3. The packaging material for energy storage components according to claim 1 or 2, wherein... The hydroxyl value of the polyurethane resin (a) having hydroxyl groups is 0.5 mgKOH / g to 20 mgKOH / g.
4. The packaging material for energy storage components according to claim 1 or 2, wherein... The hydroxyl-containing polyurethane resin (a) is a product of the reaction of a polyester polyol with a weight average molecular weight of 5,000 to 30,000 and a polyisocyanate.
5. The packaging material for energy storage components according to claim 1 or 2, wherein... The weight-average molecular weight of the hydroxyl-containing polyurethane resin (a) is 40,000 to 70,000.

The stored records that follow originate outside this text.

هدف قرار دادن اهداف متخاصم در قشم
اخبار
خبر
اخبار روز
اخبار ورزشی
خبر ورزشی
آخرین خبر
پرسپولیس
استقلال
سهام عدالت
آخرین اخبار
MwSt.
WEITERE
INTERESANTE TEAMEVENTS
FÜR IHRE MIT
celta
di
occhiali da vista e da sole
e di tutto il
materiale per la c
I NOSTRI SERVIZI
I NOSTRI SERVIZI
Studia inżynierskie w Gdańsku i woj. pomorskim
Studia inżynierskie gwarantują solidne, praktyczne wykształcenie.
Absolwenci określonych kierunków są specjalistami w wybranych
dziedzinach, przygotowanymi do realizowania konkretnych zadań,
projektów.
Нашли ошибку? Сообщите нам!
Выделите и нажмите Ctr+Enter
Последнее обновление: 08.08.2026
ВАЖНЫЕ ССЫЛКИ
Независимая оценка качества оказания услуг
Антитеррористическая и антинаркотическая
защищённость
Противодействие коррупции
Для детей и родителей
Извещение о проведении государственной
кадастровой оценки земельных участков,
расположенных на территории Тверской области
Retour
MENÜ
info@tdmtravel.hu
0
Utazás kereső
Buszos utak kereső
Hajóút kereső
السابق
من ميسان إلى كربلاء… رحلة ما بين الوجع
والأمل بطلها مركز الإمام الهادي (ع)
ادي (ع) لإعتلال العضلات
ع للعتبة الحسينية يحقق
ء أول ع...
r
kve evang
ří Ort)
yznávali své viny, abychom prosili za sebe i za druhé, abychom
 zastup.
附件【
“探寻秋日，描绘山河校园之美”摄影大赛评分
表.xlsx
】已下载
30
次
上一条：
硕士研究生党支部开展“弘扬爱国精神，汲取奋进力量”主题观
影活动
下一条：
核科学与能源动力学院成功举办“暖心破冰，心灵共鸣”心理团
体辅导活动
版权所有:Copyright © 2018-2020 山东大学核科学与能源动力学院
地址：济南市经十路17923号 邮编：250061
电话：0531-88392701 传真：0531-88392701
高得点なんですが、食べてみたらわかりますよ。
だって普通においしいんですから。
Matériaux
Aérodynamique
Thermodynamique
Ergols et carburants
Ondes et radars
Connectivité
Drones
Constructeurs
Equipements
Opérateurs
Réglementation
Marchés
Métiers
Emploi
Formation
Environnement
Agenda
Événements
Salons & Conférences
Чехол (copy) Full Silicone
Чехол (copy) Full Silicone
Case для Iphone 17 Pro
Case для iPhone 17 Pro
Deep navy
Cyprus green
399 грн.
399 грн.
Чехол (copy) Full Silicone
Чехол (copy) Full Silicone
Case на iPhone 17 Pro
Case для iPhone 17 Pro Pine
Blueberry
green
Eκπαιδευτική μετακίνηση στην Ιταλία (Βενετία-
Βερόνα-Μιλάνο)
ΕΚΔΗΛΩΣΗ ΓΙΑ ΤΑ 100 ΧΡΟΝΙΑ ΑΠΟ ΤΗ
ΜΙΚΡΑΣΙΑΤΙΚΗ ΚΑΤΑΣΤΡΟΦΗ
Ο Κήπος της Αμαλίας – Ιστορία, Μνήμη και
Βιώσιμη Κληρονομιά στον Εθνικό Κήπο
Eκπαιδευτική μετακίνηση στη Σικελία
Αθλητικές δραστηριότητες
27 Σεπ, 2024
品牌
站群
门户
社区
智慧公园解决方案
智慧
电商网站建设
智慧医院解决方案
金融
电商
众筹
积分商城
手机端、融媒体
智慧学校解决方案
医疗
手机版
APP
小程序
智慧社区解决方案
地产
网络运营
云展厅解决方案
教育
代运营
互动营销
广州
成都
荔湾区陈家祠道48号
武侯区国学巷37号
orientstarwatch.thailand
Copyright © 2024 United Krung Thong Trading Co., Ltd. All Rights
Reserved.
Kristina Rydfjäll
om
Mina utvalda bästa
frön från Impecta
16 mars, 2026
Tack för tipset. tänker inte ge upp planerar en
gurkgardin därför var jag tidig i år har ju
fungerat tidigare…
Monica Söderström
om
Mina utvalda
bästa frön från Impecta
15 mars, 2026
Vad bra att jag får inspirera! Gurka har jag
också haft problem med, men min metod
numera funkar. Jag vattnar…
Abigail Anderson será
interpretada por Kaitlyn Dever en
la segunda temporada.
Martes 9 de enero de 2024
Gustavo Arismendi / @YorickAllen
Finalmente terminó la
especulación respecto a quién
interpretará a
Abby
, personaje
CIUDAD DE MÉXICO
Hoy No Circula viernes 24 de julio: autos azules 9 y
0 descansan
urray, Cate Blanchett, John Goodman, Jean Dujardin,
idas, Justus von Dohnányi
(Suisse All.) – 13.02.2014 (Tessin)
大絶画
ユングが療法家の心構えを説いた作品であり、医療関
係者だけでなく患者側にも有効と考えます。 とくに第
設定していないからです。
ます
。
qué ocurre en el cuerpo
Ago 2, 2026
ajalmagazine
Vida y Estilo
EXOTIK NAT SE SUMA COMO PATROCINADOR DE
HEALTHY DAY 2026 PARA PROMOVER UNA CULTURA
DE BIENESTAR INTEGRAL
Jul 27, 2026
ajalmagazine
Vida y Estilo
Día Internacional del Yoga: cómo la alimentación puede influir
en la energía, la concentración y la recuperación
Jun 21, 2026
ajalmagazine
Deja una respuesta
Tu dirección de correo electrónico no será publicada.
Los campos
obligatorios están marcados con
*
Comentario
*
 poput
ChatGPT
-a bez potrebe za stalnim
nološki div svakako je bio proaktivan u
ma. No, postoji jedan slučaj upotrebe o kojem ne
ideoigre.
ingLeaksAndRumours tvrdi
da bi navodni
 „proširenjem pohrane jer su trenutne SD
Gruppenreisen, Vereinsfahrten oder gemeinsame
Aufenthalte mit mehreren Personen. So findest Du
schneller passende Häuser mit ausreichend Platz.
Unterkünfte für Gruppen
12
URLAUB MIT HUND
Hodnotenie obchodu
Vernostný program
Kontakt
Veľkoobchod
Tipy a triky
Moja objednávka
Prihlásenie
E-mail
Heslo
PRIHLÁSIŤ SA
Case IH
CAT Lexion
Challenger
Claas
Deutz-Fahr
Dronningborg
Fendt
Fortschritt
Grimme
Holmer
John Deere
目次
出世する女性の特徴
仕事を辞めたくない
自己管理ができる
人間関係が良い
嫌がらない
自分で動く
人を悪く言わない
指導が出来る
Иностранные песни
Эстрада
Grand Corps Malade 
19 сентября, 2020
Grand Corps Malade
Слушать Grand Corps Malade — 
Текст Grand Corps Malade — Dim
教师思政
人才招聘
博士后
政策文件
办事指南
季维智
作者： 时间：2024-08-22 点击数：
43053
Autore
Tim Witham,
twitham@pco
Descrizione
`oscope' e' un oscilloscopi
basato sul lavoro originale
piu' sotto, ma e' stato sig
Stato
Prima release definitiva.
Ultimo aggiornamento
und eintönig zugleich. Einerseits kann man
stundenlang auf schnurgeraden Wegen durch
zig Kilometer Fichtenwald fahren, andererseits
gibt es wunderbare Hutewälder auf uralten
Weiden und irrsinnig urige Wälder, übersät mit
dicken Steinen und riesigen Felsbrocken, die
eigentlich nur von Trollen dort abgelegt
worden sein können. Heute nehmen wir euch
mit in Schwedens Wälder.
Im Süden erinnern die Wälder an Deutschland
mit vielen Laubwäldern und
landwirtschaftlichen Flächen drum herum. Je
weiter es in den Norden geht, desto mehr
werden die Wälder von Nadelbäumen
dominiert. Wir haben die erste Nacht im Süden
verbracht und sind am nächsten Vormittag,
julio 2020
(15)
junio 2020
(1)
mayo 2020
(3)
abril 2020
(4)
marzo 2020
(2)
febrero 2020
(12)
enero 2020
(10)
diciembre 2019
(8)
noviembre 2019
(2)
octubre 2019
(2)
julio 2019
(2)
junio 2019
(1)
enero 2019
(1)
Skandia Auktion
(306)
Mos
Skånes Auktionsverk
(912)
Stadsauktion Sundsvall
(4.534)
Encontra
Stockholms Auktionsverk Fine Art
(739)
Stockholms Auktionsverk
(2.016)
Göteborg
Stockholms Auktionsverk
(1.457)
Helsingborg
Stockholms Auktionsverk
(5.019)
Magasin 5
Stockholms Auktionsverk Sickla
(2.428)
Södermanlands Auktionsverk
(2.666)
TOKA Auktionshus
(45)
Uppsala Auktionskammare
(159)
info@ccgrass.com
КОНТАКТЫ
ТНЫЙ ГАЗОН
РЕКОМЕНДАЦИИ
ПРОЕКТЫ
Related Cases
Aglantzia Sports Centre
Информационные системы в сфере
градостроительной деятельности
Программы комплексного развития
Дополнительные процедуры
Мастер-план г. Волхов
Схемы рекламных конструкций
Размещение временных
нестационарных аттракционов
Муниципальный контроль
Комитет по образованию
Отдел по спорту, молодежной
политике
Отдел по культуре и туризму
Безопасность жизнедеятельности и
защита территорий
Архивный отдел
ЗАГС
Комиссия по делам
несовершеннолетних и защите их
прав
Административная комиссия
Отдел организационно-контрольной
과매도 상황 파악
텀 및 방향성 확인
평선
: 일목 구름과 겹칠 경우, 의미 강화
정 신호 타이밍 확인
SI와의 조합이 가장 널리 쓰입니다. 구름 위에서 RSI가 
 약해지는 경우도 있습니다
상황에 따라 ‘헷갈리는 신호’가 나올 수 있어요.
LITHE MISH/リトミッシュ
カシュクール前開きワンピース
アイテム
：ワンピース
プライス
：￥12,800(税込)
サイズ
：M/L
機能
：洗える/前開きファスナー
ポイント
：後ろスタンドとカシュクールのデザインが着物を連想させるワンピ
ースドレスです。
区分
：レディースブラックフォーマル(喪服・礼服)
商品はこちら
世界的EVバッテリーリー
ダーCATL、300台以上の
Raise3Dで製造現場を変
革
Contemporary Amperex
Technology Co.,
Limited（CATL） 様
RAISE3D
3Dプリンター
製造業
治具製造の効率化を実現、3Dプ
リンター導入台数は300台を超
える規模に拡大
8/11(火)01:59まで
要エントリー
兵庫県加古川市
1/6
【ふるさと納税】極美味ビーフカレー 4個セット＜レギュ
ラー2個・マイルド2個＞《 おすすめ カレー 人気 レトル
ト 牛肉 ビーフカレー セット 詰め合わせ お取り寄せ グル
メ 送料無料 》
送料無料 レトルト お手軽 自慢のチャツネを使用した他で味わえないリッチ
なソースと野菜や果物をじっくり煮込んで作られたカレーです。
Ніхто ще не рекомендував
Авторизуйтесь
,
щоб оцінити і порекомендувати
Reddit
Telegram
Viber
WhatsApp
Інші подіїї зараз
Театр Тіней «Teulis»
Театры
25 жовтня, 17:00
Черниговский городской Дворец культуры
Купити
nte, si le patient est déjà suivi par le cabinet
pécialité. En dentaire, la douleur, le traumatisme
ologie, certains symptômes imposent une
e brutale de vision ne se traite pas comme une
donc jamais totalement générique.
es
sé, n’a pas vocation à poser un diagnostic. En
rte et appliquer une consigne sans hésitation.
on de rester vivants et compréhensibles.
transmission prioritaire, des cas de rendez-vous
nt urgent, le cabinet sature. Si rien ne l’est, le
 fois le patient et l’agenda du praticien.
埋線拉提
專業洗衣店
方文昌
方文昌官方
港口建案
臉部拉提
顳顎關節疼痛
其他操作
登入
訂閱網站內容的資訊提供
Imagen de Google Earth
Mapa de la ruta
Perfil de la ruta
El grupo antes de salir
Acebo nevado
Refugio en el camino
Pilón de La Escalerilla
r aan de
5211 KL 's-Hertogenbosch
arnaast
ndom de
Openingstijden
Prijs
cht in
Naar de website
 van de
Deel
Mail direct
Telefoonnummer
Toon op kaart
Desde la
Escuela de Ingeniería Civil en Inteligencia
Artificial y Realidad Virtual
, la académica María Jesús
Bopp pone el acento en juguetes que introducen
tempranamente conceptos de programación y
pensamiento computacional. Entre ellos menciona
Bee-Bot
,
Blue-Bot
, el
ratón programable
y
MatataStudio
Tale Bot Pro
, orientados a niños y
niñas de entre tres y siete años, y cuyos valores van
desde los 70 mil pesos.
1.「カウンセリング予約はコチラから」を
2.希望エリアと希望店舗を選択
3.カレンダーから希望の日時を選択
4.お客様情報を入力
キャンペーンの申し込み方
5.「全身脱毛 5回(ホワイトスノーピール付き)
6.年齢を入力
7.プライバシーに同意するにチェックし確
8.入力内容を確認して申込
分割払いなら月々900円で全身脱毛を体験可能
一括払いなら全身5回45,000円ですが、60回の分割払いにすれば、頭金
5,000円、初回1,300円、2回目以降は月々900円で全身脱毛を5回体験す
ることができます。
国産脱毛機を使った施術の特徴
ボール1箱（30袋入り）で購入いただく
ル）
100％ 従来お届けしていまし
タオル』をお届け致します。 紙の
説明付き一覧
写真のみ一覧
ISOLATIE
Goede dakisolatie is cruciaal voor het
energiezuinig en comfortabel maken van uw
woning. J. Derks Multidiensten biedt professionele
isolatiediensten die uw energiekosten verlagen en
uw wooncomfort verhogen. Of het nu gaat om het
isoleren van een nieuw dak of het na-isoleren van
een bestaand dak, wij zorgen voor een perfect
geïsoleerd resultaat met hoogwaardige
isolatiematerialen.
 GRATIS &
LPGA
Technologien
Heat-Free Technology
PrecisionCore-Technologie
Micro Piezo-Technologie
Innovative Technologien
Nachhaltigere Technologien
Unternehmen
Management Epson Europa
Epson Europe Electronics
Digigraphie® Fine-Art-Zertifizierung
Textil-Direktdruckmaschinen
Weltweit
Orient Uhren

6. The packaging material for energy storage components according to claim 1 or 2, wherein... The glass transition temperature of the hydroxyl-containing polyurethane resin (a) is -10℃ to 20℃.
7. A container for an energy storage element, formed from packaging material for an energy storage element as described in any one of claims 1 to 6, wherein the outer resin film layer (1) of the container for the energy storage element forms a convex surface and the heat-sealing layer (5) forms a concave surface.
8. An energy storage element, comprising the energy storage element container as described in claim 7.